Saved data entries

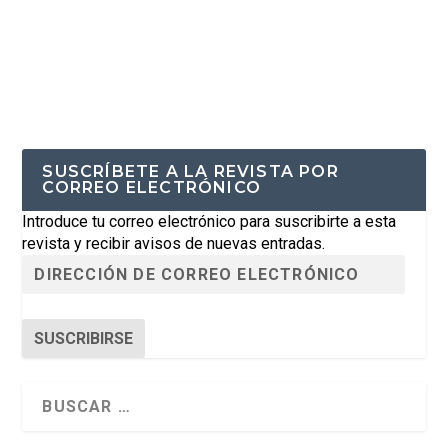
SUSCRÍBETE A LA REVISTA POR
CORREO ELECTRÓNICO
Introduce tu correo electrónico para suscribirte a esta
revista y recibir avisos de nuevas entradas.
SUSCRIBIRSE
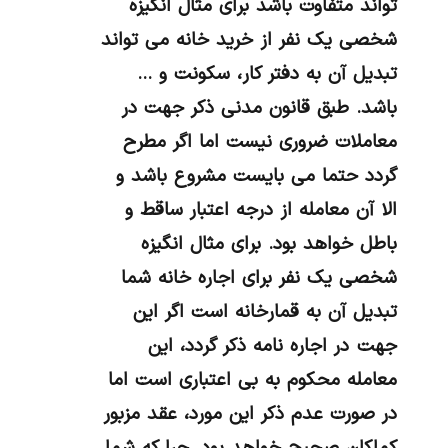
تواند متفاوت باشد برای مثال انگیزه
شخصی یک نفر از خرید خانه می تواند
تبدیل آن به دفتر کار، سکونت و …
باشد. طبق قانون مدنی ذکر جهت در
معاملات ضروری نیست اما اگر مطرح
گردد حتما می بایست مشروع باشد و
الا آن معامله از درجه اعتبار ساقط و
باطل خواهد بود. برای مثال انگیزه
شخصی یک نفر برای اجاره خانه شما
تبدیل آن به قمارخانه است اگر این
جهت در اجاره نامه ذکر گردد، این
معامله محکوم به بی اعتباری است اما
در صورت عدم ذکر این مورد، عقد مزبور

## Assigned task
Reproduce the lines word for word, starting at the line that contains "تواند متفاوت باشد برای مثال انگیزه" and continuing through the final line of the items.

## Expected output
تواند متفاوت باشد برای مثال انگیزه
شخصی یک نفر از خرید خانه می تواند
تبدیل آن به دفتر کار، سکونت و …
باشد. طبق قانون مدنی ذکر جهت در
معاملات ضروری نیست اما اگر مطرح
گردد حتما می بایست مشروع باشد و
الا آن معامله از درجه اعتبار ساقط و
باطل خواهد بود. برای مثال انگیزه
شخصی یک نفر برای اجاره خانه شما
تبدیل آن به قمارخانه است اگر این
جهت در اجاره نامه ذکر گردد، این
معامله محکوم به بی اعتباری است اما
در صورت عدم ذکر این مورد، عقد مزبور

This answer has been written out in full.